* _What needs to be done_
Render the lines from the first one through the line containing "649 112 6 6 - 1.2", both included, as a JSON list of strings with one string per line, omitting blank lines and leaving out the pictures.

* _Extracted information_
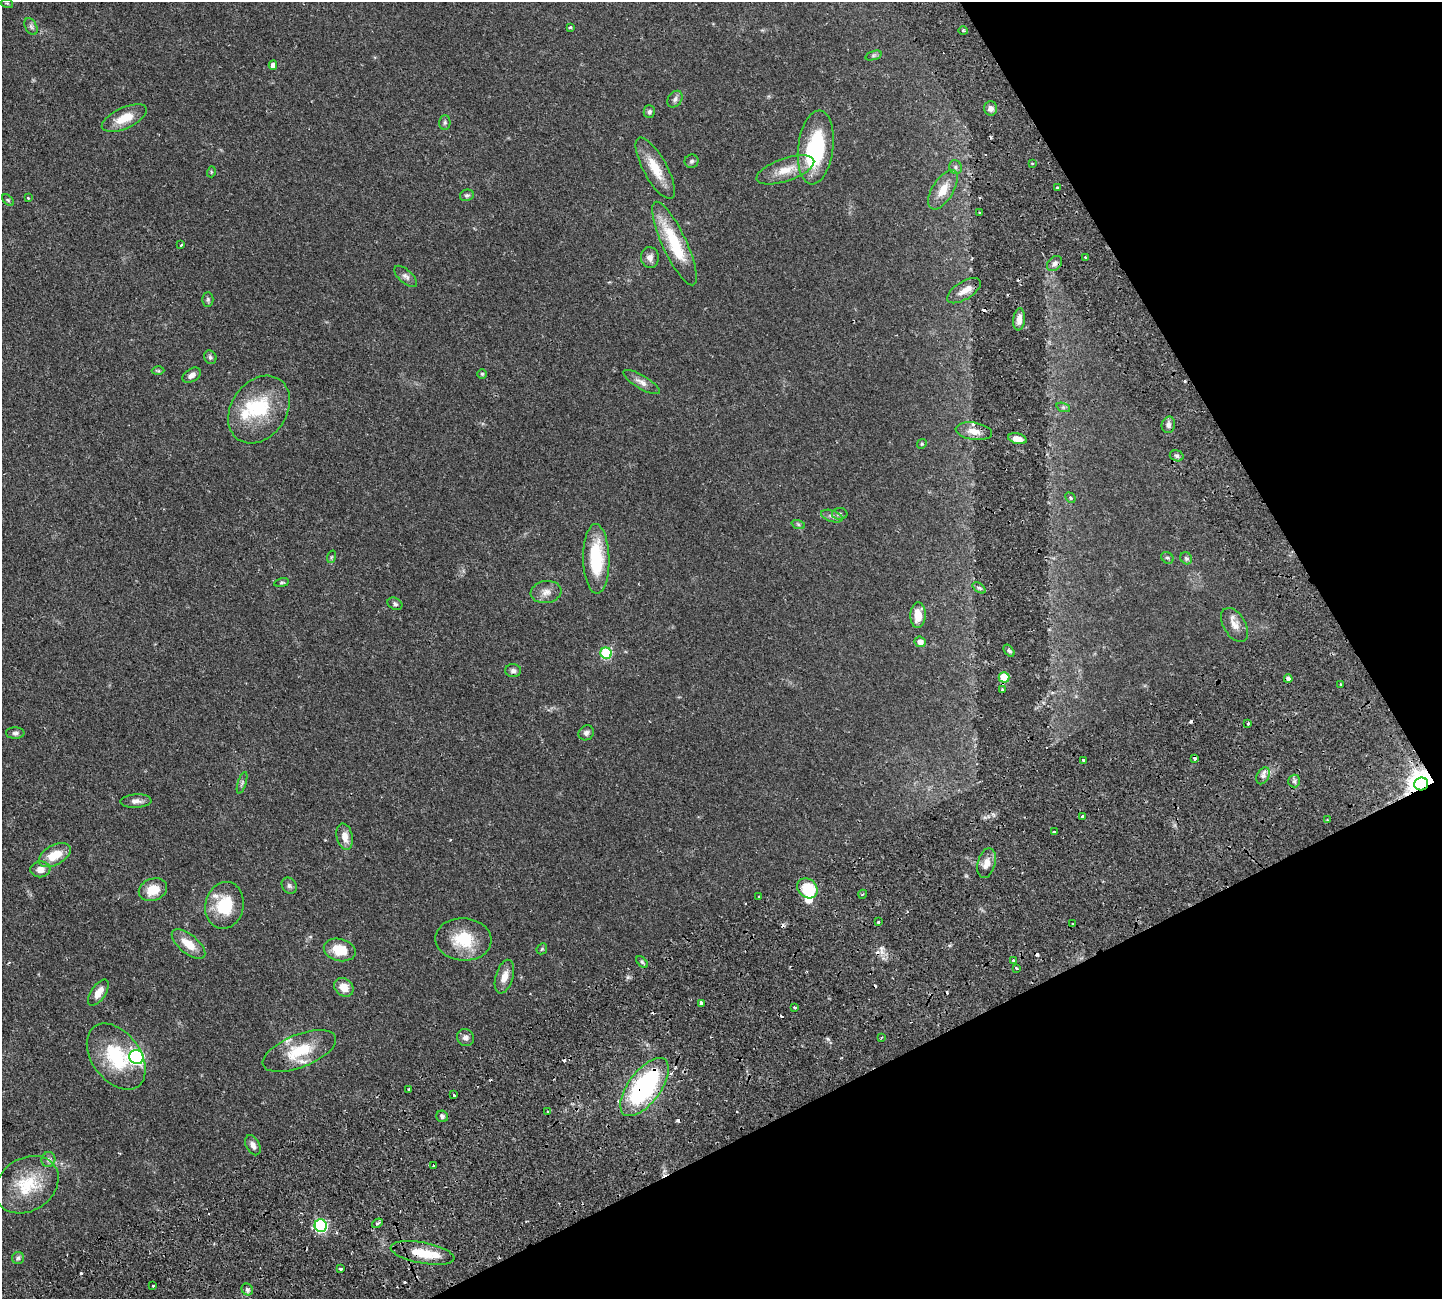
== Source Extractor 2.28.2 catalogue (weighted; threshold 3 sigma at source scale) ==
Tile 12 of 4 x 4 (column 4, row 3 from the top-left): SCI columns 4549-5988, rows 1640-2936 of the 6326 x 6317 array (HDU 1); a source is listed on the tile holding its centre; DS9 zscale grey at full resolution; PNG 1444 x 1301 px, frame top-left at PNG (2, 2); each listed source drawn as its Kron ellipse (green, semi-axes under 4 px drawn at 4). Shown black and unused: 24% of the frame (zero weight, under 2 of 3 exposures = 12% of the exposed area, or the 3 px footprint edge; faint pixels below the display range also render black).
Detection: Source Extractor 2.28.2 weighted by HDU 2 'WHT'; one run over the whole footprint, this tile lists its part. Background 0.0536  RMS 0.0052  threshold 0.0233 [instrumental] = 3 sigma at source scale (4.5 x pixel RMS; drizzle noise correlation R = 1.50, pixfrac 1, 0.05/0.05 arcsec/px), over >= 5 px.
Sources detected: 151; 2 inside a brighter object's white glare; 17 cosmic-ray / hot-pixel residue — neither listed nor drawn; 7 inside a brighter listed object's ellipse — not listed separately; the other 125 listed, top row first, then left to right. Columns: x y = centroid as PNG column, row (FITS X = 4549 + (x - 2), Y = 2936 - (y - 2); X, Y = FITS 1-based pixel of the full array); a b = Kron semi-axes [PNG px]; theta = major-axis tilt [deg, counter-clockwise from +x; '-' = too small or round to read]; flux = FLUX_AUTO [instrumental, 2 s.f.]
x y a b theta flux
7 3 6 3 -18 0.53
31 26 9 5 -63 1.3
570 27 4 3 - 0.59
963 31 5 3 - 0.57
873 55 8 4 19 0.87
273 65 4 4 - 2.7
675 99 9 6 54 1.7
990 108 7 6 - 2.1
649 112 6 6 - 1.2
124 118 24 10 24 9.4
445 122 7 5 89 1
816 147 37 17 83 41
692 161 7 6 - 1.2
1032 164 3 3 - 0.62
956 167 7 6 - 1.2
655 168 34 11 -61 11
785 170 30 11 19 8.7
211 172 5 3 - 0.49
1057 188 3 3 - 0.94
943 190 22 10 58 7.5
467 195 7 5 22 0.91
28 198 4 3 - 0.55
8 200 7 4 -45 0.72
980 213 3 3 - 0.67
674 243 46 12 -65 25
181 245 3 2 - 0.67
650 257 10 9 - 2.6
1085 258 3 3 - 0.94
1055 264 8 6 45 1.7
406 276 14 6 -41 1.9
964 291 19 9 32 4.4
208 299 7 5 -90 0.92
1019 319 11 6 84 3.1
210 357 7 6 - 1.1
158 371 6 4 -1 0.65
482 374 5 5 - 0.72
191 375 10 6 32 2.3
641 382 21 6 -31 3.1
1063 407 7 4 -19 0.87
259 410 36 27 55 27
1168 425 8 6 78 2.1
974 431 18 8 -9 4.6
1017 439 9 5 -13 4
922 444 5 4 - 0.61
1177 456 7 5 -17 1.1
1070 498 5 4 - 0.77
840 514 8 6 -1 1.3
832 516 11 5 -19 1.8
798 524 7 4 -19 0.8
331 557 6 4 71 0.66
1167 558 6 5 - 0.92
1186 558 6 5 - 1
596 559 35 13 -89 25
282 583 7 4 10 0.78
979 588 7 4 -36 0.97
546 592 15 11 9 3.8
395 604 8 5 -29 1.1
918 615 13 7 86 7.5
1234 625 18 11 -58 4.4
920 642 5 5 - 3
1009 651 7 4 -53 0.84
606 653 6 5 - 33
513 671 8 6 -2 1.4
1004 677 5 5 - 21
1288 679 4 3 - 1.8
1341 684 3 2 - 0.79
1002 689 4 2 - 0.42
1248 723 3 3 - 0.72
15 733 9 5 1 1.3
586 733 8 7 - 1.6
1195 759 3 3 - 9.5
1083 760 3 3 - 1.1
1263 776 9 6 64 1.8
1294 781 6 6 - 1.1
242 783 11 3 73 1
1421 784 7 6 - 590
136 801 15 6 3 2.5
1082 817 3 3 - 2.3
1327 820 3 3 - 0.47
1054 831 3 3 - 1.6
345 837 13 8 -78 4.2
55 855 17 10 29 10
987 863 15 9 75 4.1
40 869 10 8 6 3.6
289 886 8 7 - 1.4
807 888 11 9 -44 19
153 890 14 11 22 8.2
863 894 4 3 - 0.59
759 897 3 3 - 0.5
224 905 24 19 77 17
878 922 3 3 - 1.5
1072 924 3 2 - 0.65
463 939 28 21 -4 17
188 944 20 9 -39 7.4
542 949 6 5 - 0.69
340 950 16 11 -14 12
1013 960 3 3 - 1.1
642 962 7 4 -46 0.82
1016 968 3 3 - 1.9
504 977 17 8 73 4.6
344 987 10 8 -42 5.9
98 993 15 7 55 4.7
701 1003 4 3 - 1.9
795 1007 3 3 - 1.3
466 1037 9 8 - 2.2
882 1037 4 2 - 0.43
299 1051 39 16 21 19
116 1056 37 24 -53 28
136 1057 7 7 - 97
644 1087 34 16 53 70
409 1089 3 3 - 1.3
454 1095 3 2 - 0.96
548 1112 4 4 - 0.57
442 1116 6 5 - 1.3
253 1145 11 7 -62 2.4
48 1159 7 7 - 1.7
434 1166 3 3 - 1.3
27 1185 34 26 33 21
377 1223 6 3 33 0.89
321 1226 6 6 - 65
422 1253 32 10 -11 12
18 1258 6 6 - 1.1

* _Exercise response_
[
  "== Source Extractor 2.28.2 catalogue (weighted; threshold 3 sigma at source scale) ==",
  "Tile 12 of 4 x 4 (column 4, row 3 from the top-left): SCI columns 4549-5988, rows 1640-2936 of the 6326 x 6317 array (HDU 1); a source is listed on the tile holding its centre; DS9 zscale grey at full resolution; PNG 1444 x 1301 px, frame top-left at PNG (2, 2); each listed source drawn as its Kron ellipse (green, semi-axes under 4 px drawn at 4). Shown black and unused: 24% of the frame (zero weight, under 2 of 3 exposures = 12% of the exposed area, or the 3 px footprint edge; faint pixels below the display range also render black).",
  "Detection: Source Extractor 2.28.2 weighted by HDU 2 'WHT'; one run over the whole footprint, this tile lists its part. Background 0.0536  RMS 0.0052  threshold 0.0233 [instrumental] = 3 sigma at source scale (4.5 x pixel RMS; drizzle noise correlation R = 1.50, pixfrac 1, 0.05/0.05 arcsec/px), over >= 5 px.",
  "Sources detected: 151; 2 inside a brighter object's white glare; 17 cosmic-ray / hot-pixel residue — neither listed nor drawn; 7 inside a brighter listed object's ellipse — not listed separately; the other 125 listed, top row first, then left to right. Columns: x y = centroid as PNG column, row (FITS X = 4549 + (x - 2), Y = 2936 - (y - 2); X, Y = FITS 1-based pixel of the full array); a b = Kron semi-axes [PNG px]; theta = major-axis tilt [deg, counter-clockwise from +x; '-' = too small or round to read]; flux = FLUX_AUTO [instrumental, 2 s.f.]",
  "x y a b theta flux",
  "7 3 6 3 -18 0.53",
  "31 26 9 5 -63 1.3",
  "570 27 4 3 - 0.59",
  "963 31 5 3 - 0.57",
  "873 55 8 4 19 0.87",
  "273 65 4 4 - 2.7",
  "675 99 9 6 54 1.7",
  "990 108 7 6 - 2.1",
  "649 112 6 6 - 1.2"
]